Il profumo del tartufo bianco si trasforma nella firma di un territorio che vuole farsi conoscere tutto l’anno, unendo identità, turismo e sviluppo. La Mostra del tartufo bianco delle Colline Sanminiatesi compie un salto di qualità e si candida a diventare il motore di promozione di un’area che coinvolge oltre trenta Comuni tra Pisa e Firenze. La strategia è stata presentata nella cornice di Borgo Bucciano, dove è stato illustrato il piano di comunicazione che accompagnerà la 55esima edizione della manifestazione organizzata dalla Fondazione San Miniato Promozione, guidata dalla presidente Azzurra Gronchi (nella foto). Un percorso – è stato detto – nato lo scorso anno e oggi pronto a consolidarsi attraverso nuovi strumenti digitali, una comunicazione coordinata e una rete territoriale sempre più forte.
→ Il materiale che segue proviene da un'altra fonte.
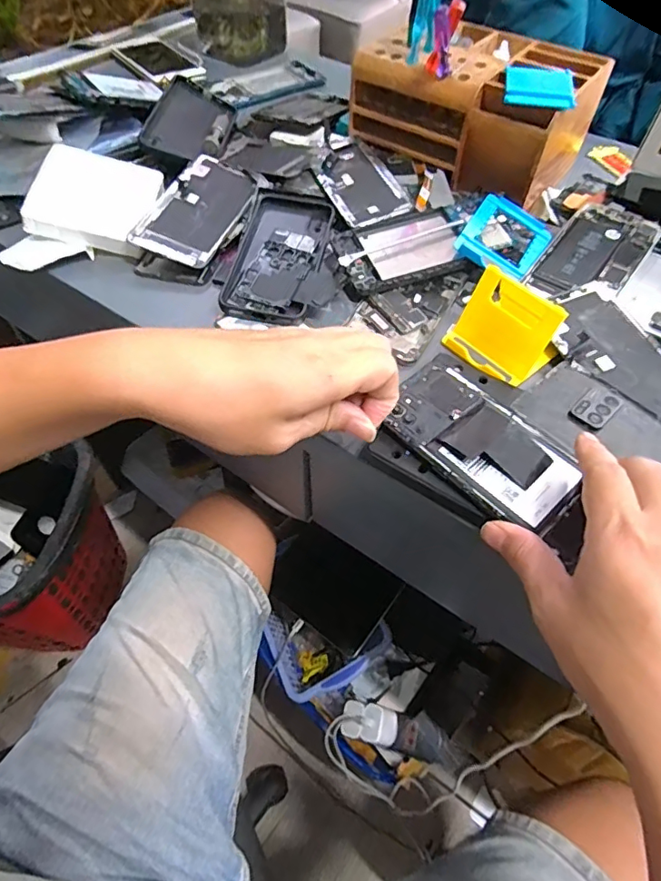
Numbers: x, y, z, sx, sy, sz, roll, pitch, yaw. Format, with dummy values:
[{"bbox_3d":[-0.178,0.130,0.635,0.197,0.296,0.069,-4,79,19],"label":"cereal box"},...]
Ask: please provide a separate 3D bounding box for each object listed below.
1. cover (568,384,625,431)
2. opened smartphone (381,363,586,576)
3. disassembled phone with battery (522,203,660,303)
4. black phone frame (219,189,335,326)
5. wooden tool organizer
[{"bbox_3d":[0.188,-0.024,0.359,0.025,0.005,0.039,39,63,23],"label":"cover"},{"bbox_3d":[0.103,0.007,0.330,0.071,0.008,0.150,-32,62,-21],"label":"opened smartphone"},{"bbox_3d":[0.237,-0.167,0.458,0.072,0.009,0.152,32,61,20],"label":"disassembled phone with battery"},{"bbox_3d":[-0.044,-0.169,0.457,0.076,0.014,0.168,7,55,5],"label":"black phone frame"},{"bbox_3d":[0.147,-0.346,0.526,0.212,0.088,0.141,33,61,21],"label":"wooden tool organizer"}]

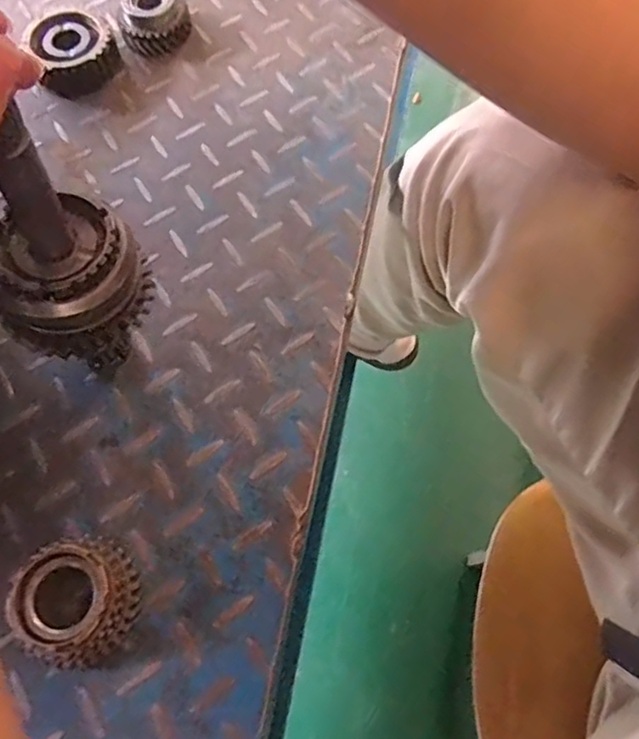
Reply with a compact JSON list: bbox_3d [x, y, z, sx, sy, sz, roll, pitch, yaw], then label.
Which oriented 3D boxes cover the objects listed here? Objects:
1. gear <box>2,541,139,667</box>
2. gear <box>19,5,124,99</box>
[{"bbox_3d":[-0.123,0.119,0.313,0.057,0.034,0.057,-8,68,-4],"label":"gear"},{"bbox_3d":[-0.193,-0.247,0.478,0.067,0.027,0.059,29,70,11],"label":"gear"}]

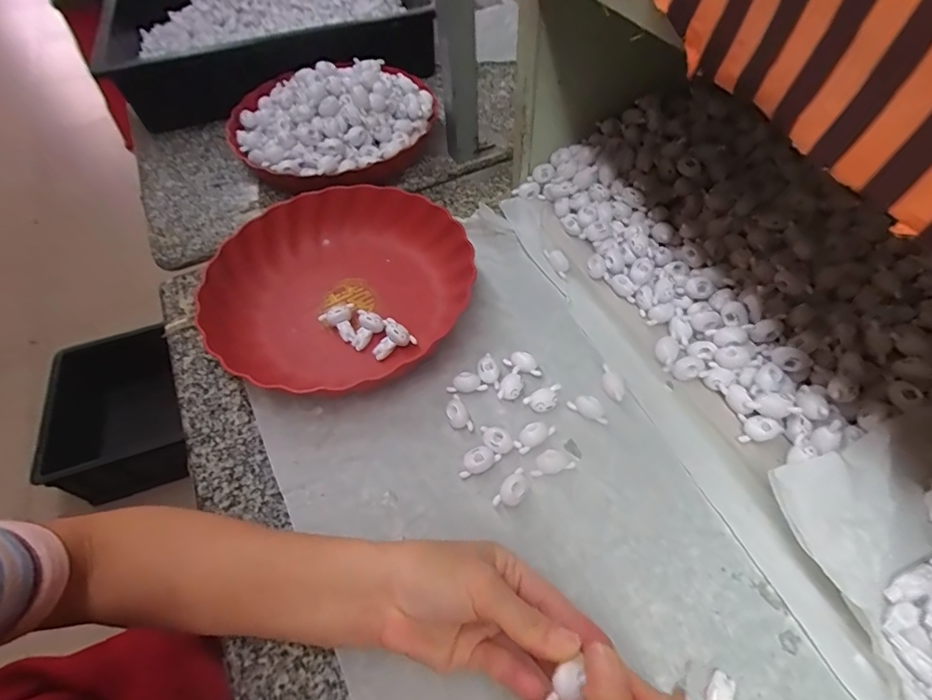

"Vogliamo valorizzare insieme il territorio e le sue ricchezze", ha spiegato Gronchi, sottolineando la volontà di costruire una promozione con uno sguardo internazionale. Un ruolo centrale continuerà ad averlo il Mutart, il museo del tartufo delle Colline Sanminiatesi, custode della memoria dei cavatori e della storia di uno dei prodotti simbolo della Toscana. "Il nostro sogno è che l’area delle Colline Sanminiatesi diventi le Langhe della Toscana – ha detto il sindaco Simone Giglioli –. Il percorso avviato lo scorso anno è destinato a consolidarsi e a crescere nel tempo. Per questa edizione le principali novità sono due: il completo riallestimento degli spazi della Mostra, anche in considerazione dei lavori che interessano Corso Garibaldi e Piazza del Duomo e la scelta di presentare la manifestazione già in estate. È fondamentale consentire agli operatori del settore e ai circuiti turistici di programmare con anticipo la loro partecipazione. "La nuova identità della Mostra racconta perfettamente il percorso che stiamo costruendo – ha aggiunto la vicesindaca Azzurra Bonaccorsi –. L’obiettivo è offrire ai visitatori un’esperienza sempre più completa, capace di far conoscere non soltanto il tartufo, ma anche il paesaggio, i borghi, le produzioni tipiche e la qualità dell’accoglienza. La Regione Toscana accompagnerà il progetto, come evidenziato da Brenda Barnini, presidente della commissione sviluppo economico e rurale, puntando su qualità, identità e promozione condivisa.